Thiruvananthapuram, Oct. 6 The CRR cut has evoked mixed response from leading economists.

What has been left unsaid is that this would not signal a low-interest rate regime just yet, said Dr D.K. Joshi, Director and Principal Economist, Crisil.

The move did not surprise him, but he thought this was at best a stop-gap arrangement to tide over the acute liquidity crunch. The prevailing inflation rate may have prevented the RBI from doing an encore with the repo rate.

Mr Abheek Barua, Chief Economist, HDFC Bank, said he was surprised at the RBI move since it was widely perceived that the rates would be held for sometime.

“But I’m glad this has happened, which took a long time coming,” he said.
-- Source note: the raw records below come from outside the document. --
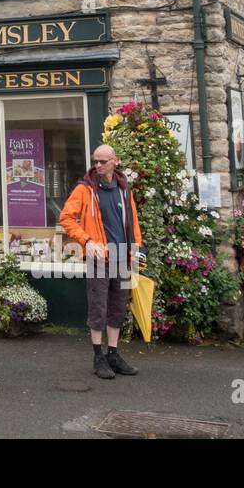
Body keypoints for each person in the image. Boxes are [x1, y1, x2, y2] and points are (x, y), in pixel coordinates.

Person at [59, 144, 144, 380]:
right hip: (99, 258)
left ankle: (113, 355)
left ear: (115, 161)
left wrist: (137, 248)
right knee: (98, 308)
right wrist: (86, 241)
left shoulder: (124, 189)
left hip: (122, 256)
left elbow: (133, 221)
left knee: (117, 308)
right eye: (95, 161)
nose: (97, 165)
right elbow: (66, 217)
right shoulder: (85, 189)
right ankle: (98, 357)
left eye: (103, 161)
He too agreed with the view that this was being resorted to as a short-term measure with the sole aim of infusing liquidity into the system.

According to Mr Ananda Bhoumik, Senior Director, Fitch Ratings, the RBI move was clearly reflective of the panicky situation on the market front.

The high-voltage repo activity going on in the market may have acted as the trigger for the RBI. Mr Bhoumik viewed the move as having short-term implications only.

Dr Subhada Rao, Chief Economist, YES Bank, said she had expected the Reserve Bank to hold the rate in the short to medium term.

Growth in non-food credit at 26 per cent, and inflation, despite showing signs of moderating, still hovering around 12 per cent, would normally have worked against the logic of effecting a possible cut in CRR, she reasoned.